More than 90 percent of readers cite Breckenridge's "wonderful ski town" as one of the resort's major strengths. They're right: In the age of purpose-built Bavarian-style resorts, Breckenridge's authentic Victorian Main Street creates an ambience that is "refreshingly real."
There's big, there's bigger, and there's Jackson. Split hairs about where to find the greatest vertical drop, but Jackson's 4,139 feet from the top of Rendezvous Bowl to the bottom of the Hobacks is the king-daddy of continuous, leg-burning descents.
Stratton made the biggest leap of any resort this year-moving up from No. 17 to No. 4-by catering to a well-heeled clientele who prefer gliding down corduroy to launching off bumps. Since becoming part of the Intrawest family in 1994, Stratton has invested millions into updating and renovating the faux-Bavarian resort to meet the demands of the metro-New York families who frequent it.
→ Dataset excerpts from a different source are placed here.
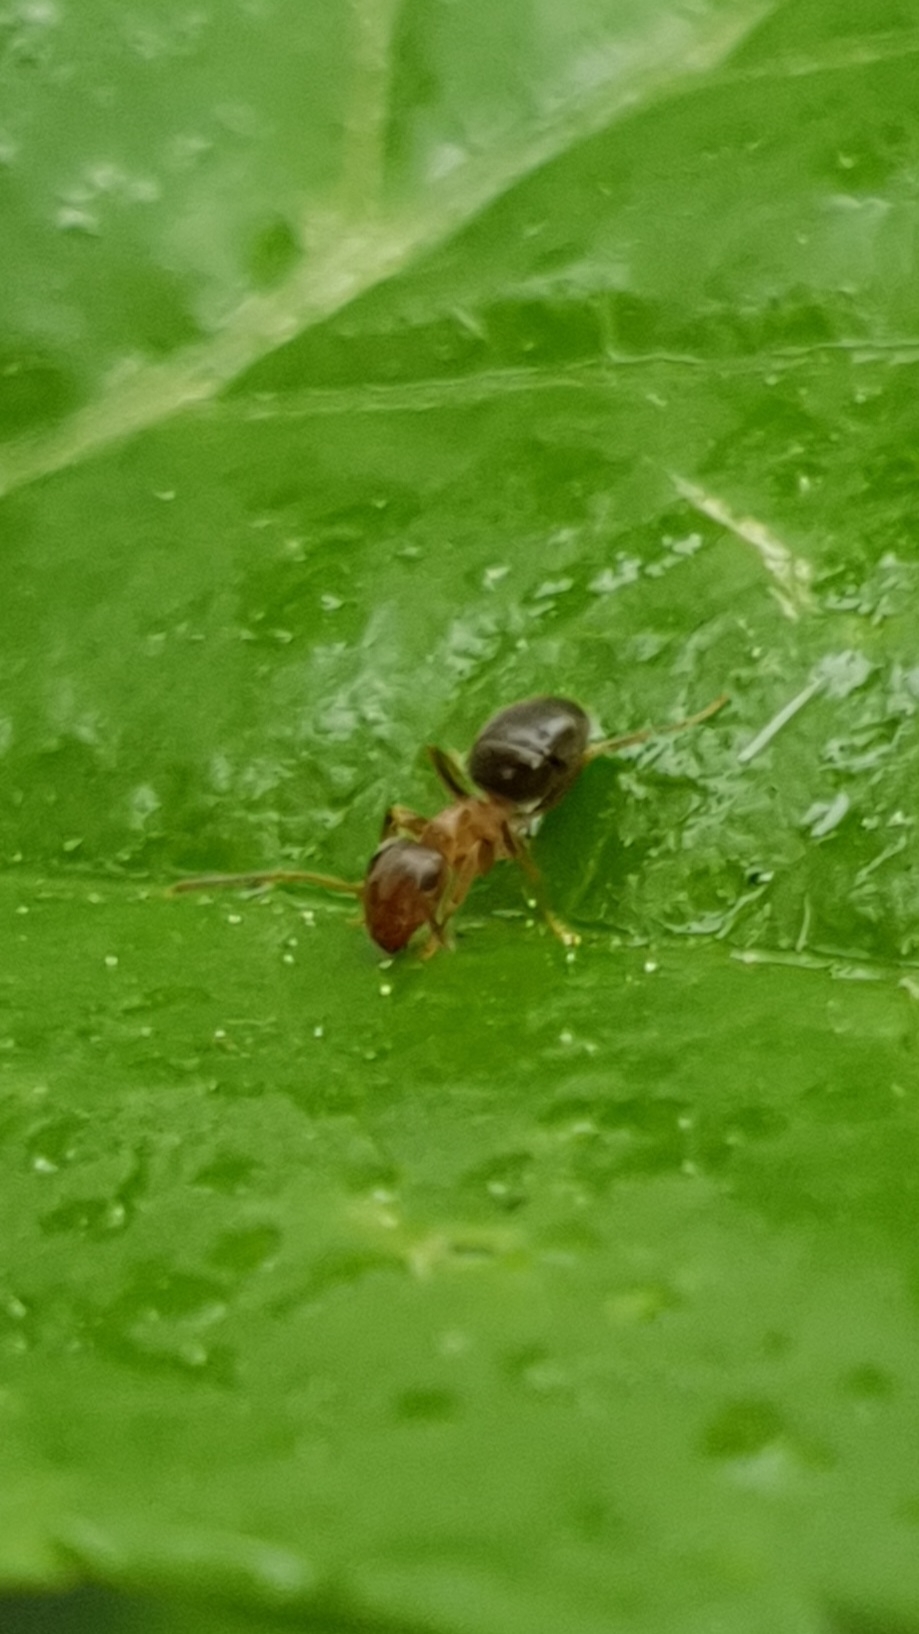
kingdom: Animalia
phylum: Arthropoda
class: Insecta
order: Hymenoptera
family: Formicidae
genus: Lasius
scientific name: Lasius brunneus
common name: Brown ant
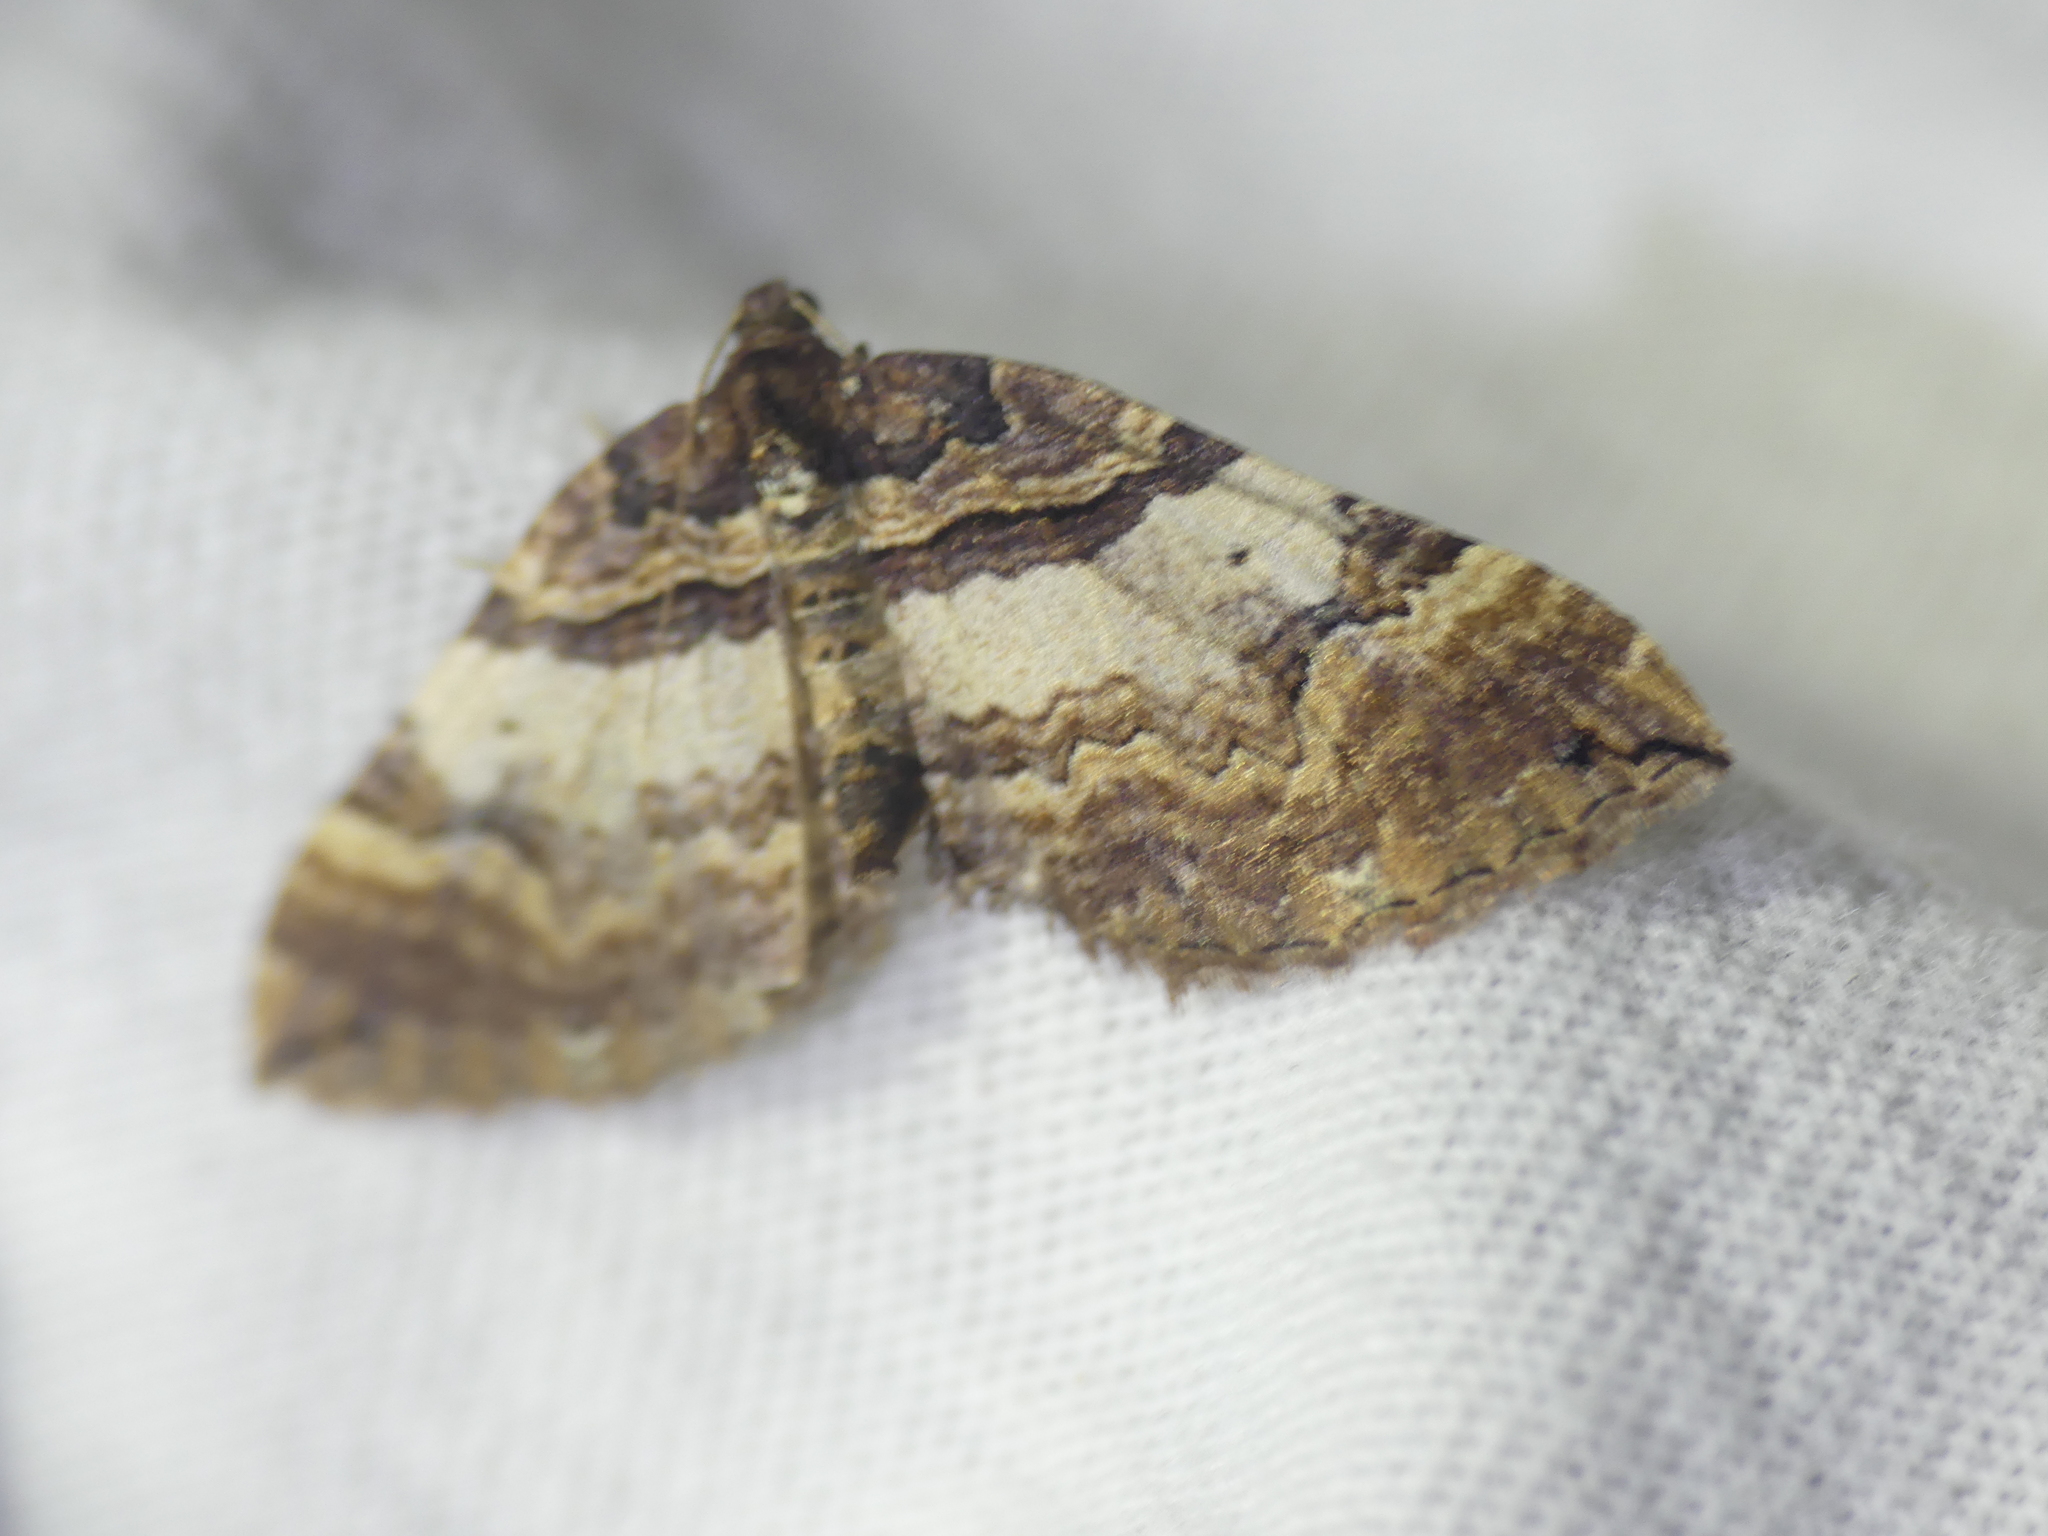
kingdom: Animalia
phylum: Arthropoda
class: Insecta
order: Lepidoptera
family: Geometridae
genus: Anticlea
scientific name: Anticlea badiata
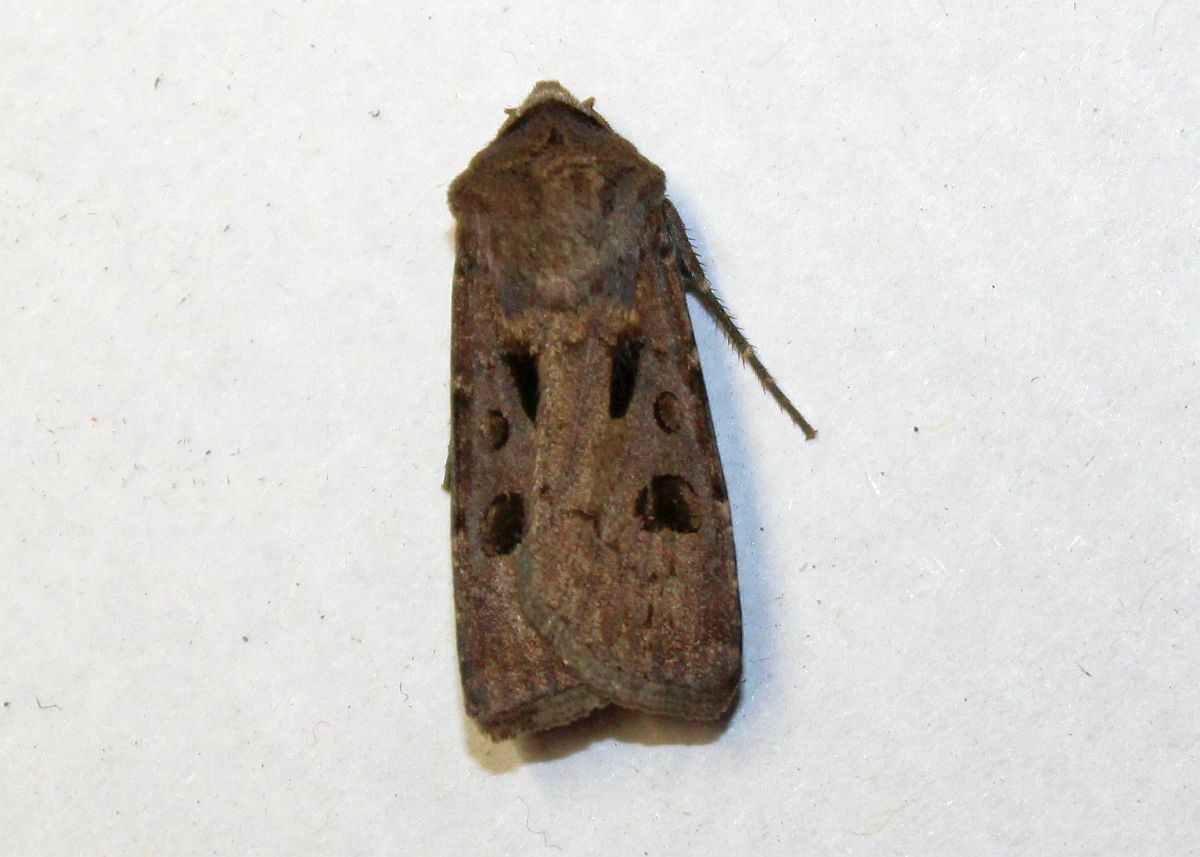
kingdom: Animalia
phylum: Arthropoda
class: Insecta
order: Lepidoptera
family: Noctuidae
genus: Agrotis
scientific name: Agrotis exclamationis
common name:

When one of his charges performs beyond his abilities, a football coach says the kid "plays big." Solitude, tucked in at the end of beautiful Big Cottonwood Canyon, plays big for its 1,200 acres. Seven lifts, including a high-speed quad, serve its surprisingly satisfying 2,047 vertical feet.
The oldest ski resort in the Canadian Rockies, stately Sunshine Village is like a classic wine that's appreciated by those with sophisticated tastes. "Sunshine is one of the most spectacular places we have ever skied-and that includes numerous mountains in the European Alps," reports one well-traveled reader.
Winter Park has hovered in the middle of the rankings since the survey debuted in 1988. And with gold medals in what many skiers consider everything that counts-Snow, Terrain, Challenge, Weather and Value-you start to wonder why it's never broken into the elite Top 10.